Prime residential prices remained resilient in the first half of 2025, recording positive price growth of 0.7%
The uncertainty from the financial and geopolitical environment has spilled over into the prime residential market in the first six months of the year. After a strong 2024, acceleration in price growth slowed from 2.2% for the full year to 0.7% in the first half of 2025.
Sales surge
Tokyo’s prime residential market continues to demonstrate strong momentum, underpinned by a persistent supply-demand imbalance. Capital values rose by 8.8% in H1 2025, bringing year-to-date growth to 16.3%. A chronic shortage of new stock, driven by elevated construction costs and labour constraints, has kept inventory levels tight. At the same time, demand remains resilient, particularly among affluent domestic and international buyers who appear largely unaffected by rising interest rates. Continued net migration into the capital further reinforces this demand base, with capital values expected to increase by a further 6% to 7.9% in the second half of the year.
Elsewhere, Berlin, Dubai and Seoul have each recorded capital value growth exceeding 5% in the first half of the year. In Berlin, constrained development activity continues to drive pricing. Dubai’s performance is supported by strong immigration flows and investor confidence, while in Seoul, recent regulatory easing has reignited interest in the prime segment.
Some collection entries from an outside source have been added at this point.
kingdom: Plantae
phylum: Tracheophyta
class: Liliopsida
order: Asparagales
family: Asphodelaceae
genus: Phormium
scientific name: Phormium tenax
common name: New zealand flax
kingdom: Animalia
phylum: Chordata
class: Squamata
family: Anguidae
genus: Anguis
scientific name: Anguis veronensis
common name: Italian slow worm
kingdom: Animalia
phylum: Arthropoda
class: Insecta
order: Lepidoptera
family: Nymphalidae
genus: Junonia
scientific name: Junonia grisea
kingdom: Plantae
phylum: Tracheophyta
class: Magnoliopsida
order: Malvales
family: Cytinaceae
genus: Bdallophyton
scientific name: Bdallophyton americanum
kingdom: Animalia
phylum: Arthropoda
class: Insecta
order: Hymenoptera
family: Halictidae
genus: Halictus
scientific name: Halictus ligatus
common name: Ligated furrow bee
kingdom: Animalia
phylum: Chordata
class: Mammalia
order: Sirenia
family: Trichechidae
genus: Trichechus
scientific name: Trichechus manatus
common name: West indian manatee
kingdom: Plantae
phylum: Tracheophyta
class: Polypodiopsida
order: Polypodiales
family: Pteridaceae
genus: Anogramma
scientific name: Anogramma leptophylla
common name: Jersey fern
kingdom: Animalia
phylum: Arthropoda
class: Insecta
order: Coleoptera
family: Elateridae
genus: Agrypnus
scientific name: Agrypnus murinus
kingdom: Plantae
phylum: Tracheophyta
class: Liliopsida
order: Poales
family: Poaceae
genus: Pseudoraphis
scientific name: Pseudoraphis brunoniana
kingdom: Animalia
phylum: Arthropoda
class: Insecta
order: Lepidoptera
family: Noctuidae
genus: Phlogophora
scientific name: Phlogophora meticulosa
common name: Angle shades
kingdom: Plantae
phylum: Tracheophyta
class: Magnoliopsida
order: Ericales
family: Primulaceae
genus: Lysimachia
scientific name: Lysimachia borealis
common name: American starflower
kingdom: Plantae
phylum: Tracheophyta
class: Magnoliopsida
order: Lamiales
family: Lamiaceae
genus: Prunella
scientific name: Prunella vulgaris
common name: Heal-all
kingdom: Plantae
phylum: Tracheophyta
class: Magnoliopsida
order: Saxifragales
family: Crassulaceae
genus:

Across all three cities, robust demand is being met with limited new supply, something likely to persist through the remainder of the year, particularly as elevated construction costs and interest rates continue to suppress development pipelines. Seoul and Dubai are forecast to see capital values grow by at least an additional 4% in H2 2025.
City struggles
While 60% of the cities in the World Cities Index saw positive capital value growth in the first half of the year, many of the markets with price falls only recorded slight declines. Cities with negative price growth tended to be larger cities where residential property of all types can be more costly to obtain, such as London, Paris, Shanghai and Los Angeles.
In the United States, financial market volatility has led to a more cautious approach among both buyers and sellers in the luxury segment. High mortgage rates, elevated home prices and broader macroeconomic uncertainty have slowed the market across the US. While many prime buyers have significant equity and liquidity, the current environment has prompted a more measured pace of activity. Nevertheless, the limited availability of prime residential property—often with unique features and desirable locations—continues to support pricing, even in a slower transactional environment.
Chinese cities
In China, the government has taken a proactive stance in stabilising the real estate sector. A series of policy measures introduced since late 2024 have aimed to ease restrictions and improve market sentiment. These efforts have been particularly effective in the prime segment, where new launches have seen strong uptake and, in some cases, oversubscription. However, broader market demand remains subdued, and overall transaction volumes have declined. Should further stimulus be introduced in the second half of the year, the prime market is well-positioned to benefit, with both pricing and sales volumes likely to improve to varying degrees.
Hong Kong continues to face headwinds, with capital values falling by 3.5% in H1 2025. Despite this decline, the city remains the most expensive in the World Cities Index, with average prime prices of US$3,720 per square foot (€36,700 per square metre). Elevated pricing and ongoing policy uncertainty have contributed to a more subdued performance.
Lifestyle appeal
Cities with strong lifestyle appeal—such as Amsterdam, Cape Town, Lisbon and Sydney have demonstrated resilience in the face of macroeconomic headwinds. Each of these markets has reported positive capital value growth, supported by low levels of prime stock and sustained demand. The lifestyle-driven nature of these markets continues to attract buyers, many of whom are less sensitive to short-term economic fluctuations. This sustained level of demand is likely to support further price growth through the remainder of the year, with each market expected to see growth above 2% in H2 2025 and Cape Town forecast to grow by 6% or more.
Outlook
While 60% of cities in the World Cities Index recorded positive capital value growth in H1 2025, declines in the remaining markets were generally modest and concentrated in larger, more mature cities. As we move into the second half of the year, supply-side constraints, macroeconomic uncertainty and policy responses will continue to shape the trajectory of prime residential markets globally, but prices are expected to remain in positive growth territory with average capital value growth across the 30 cities at 1.5%.